Cette scission du tiers-payant va dans le sens des revendications des médecins contestataires. Ces derniers craignaient en effet de devenir dépendants des nombreux organismes de mutuelle santé et de voir augmenter les retards de remboursement, voire les impayés. Ils reprochaient également le poids de la paperasse à leur charge lié à la multitude des acteurs. « Cette décision va tout à fait dans le sens de notre refus de voir les régimes complémentaires venir compliquer la vie des médecins », a indiqué à l’AFP le président d’un des principaux syndicats de généralistes, MG France, Claude Leicher. « Nos arguments contre la généralisation du tiers payant ont été validés, s’est réjoui auprès de l’AFP Jean-Paul Ortiz, le président du CSMF, premier syndicat des médecins libéraux. L’Assurance maladie repose sur le principe de la solidarité nationale, ce qui n’est pas le cas des assurances complémentaires et l’on peut craindre qu’elles exercent des pressions sur les médecins concernant leurs prescriptions et orientent les patients vers les structures qui les arrangent. »

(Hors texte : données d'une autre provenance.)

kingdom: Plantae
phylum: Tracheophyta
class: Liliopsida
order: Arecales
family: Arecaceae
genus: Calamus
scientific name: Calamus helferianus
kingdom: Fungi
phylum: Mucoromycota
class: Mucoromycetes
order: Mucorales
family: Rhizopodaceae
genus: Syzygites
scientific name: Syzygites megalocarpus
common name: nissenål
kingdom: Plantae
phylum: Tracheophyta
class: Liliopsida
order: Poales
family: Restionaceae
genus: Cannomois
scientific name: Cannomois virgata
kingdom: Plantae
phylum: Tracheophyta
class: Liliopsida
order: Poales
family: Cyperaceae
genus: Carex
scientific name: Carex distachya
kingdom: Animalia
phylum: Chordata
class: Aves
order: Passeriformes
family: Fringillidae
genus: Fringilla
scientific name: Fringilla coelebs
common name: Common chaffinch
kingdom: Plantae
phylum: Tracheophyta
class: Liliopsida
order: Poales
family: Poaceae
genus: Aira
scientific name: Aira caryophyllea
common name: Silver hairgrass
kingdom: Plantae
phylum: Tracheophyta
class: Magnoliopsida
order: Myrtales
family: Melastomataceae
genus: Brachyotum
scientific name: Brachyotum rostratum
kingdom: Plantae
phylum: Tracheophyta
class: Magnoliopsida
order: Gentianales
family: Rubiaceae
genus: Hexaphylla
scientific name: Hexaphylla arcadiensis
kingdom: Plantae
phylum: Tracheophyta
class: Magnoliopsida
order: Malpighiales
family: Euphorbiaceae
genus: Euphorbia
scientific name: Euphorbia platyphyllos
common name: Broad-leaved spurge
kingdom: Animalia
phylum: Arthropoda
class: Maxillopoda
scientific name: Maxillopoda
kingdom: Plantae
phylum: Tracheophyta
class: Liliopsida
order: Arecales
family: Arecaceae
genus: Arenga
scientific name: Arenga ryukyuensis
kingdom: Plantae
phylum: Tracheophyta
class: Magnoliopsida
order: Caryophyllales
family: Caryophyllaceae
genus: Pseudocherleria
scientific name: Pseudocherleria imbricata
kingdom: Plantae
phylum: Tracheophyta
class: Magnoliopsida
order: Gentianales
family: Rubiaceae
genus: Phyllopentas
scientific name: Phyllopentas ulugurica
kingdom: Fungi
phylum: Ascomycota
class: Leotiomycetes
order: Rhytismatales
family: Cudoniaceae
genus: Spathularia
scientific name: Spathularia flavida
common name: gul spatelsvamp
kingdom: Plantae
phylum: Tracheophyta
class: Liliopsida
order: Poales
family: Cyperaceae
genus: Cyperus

Pourtant attachée à cette généralisation, la ministre de la Santé Marisol Touraine « se réjouit de la validation par les Sages de la quasi-totalité de la loi de modernisation de notre système de santé ». En effet, la ministre rappelle que si ce n’est plus une obligation, « les professionnels de santé pourront en plus proposer le tiers-payant pour la partie remboursée par les complémentaires santé ». Autrement dit, cela dépendra du bon vouloir du médecin.